Techwit By Jason Ohler
The first is for lightweights like unbaptized children and first-term politicians. Their penalty is to have the blues forever. The last ring is the worst and is reserved for traitors to family and benefactors, like Sen. Trent Lott and the computer-illiterate. Their penalty is to be encased in ice. In more modern terms this translates into being forced to listen to Barry Manilow music on high volume for an eternity.
Rumor has it that there's been discussion about creating a 10th ring of hell just for technology developers who make things that don't quite work. After passing on, they would awake to find themselves surrounded by potentially wonderful gadgets that are just faulty enough to make them crazy. They would open the tap labeled "Free beer all day!" and out would come nothing but foam ... forever. They could wait for the foam to dissolve into a little pool of beer, but golly that's annoying on a hot day in Hades. Or they'd use one of those machines that converts speech into words on a computer screen, but every time they said "yes" it would hear "no." The flaws aren't lethal, just frustrating enough to keep them slightly insane for eternity.
Software developers would occupy much of the 10th ring of hell for all the bugs they've created that drive us nuts. Like the software feature you've always wanted that requires you to press a key you don't have on your keyboard. Or the music-writing program I had that actually changed the notes of my song now and again when I wasn't looking. Or Microsoft Windows in general.
And there's the reverse situation too - developers who failed to add much-needed features to their products. Like whoever made the wireless microphone but forgot to include an automatic shut-off that senses when there's a bathroom nearby. There are many stories about speakers who wandered into the restroom while unknowingly still broadcasting through the public address system. Let your imagine take it from there.
Also in attendance in the 10th ring of hell would be the people who wrote all those downright unfriendly computer manuals.

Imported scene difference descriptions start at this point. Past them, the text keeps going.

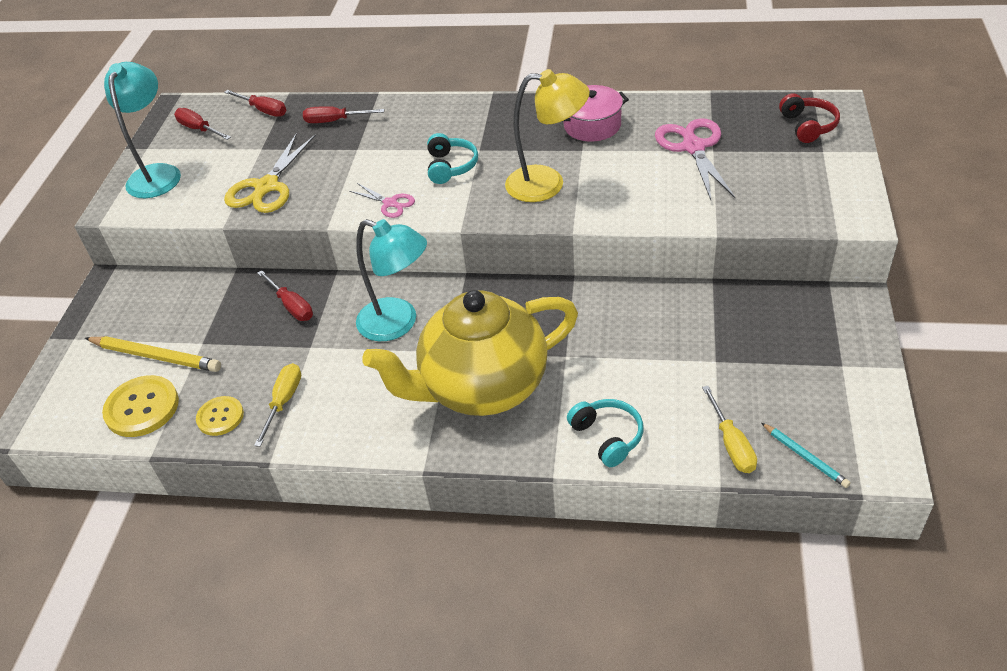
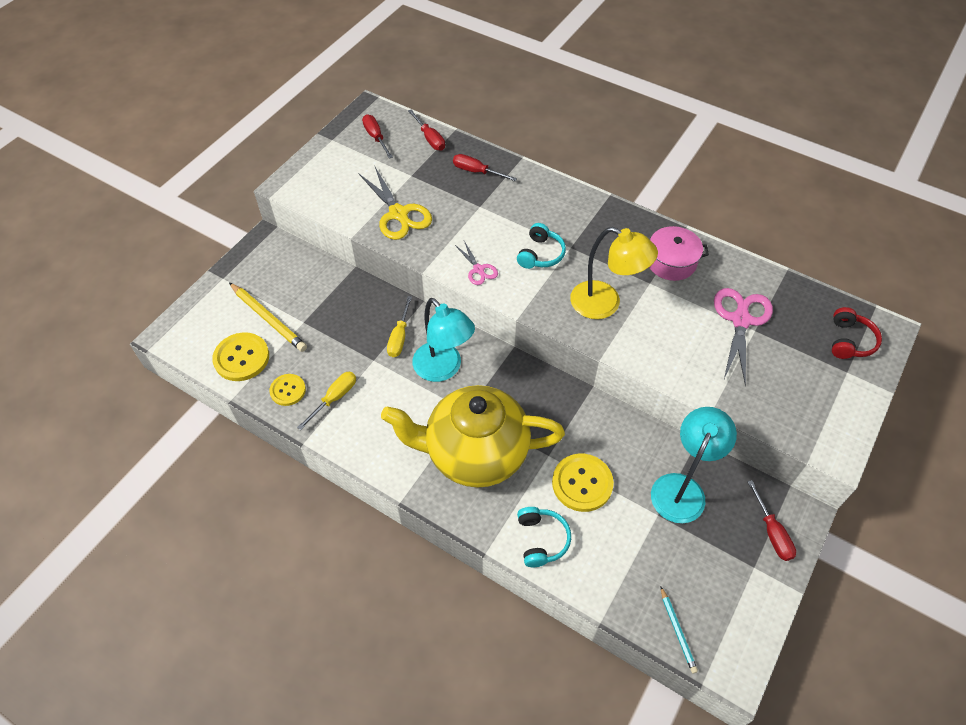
camera: 20 degrees right, 10 degrees up
turquoise lamp [104,62,181,198] -> turquoise lamp moved to [651,407,737,523]
yellow scissors [224,133,316,213] -> yellow scissors turned 75 degrees counterclockwise [359,167,432,240]
red screwdriver [257,270,313,321] -> red screwdriver moved to [747,480,796,561]
yellow screwdriver [702,386,757,473] -> yellow screwdriver moved to [387,296,412,357]
none -> yellow button [552,453,614,512]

You'll be happy to know that they would be subjected to a lifetime of reading bad freshman essays. On the bench next to them would be whoever came up with all those product instruction labels that assume we're idiots. It's not a bad assumption, but do they have to be so blatant about it? Here's a list of actual labels I found circulating on the Internet:
On a bar of soap: Use like regular soap.
On a hotel shower cap: Fits on head.
On a package of bread pudding: Product will be hot after heating.
On packing for an iron: Do not iron clothes on body.
On a string of Christmas lights: For indoor or outdoor use only.
On an airlines packet of nuts: Instructions: open packet, eat nuts.
On a Swedish chain saw: Do not attempt to stop chain with your hands.
Would anyone get into heaven? Yes. The developers who create the 90 percent of all products that fail before they make it to market. These people would get an A for trying, and an A for having the decency to make something so bad that we never had to suffer through the upgrades. What would await them? Free beer all day without the foam. It would even be low-calorie and taste good.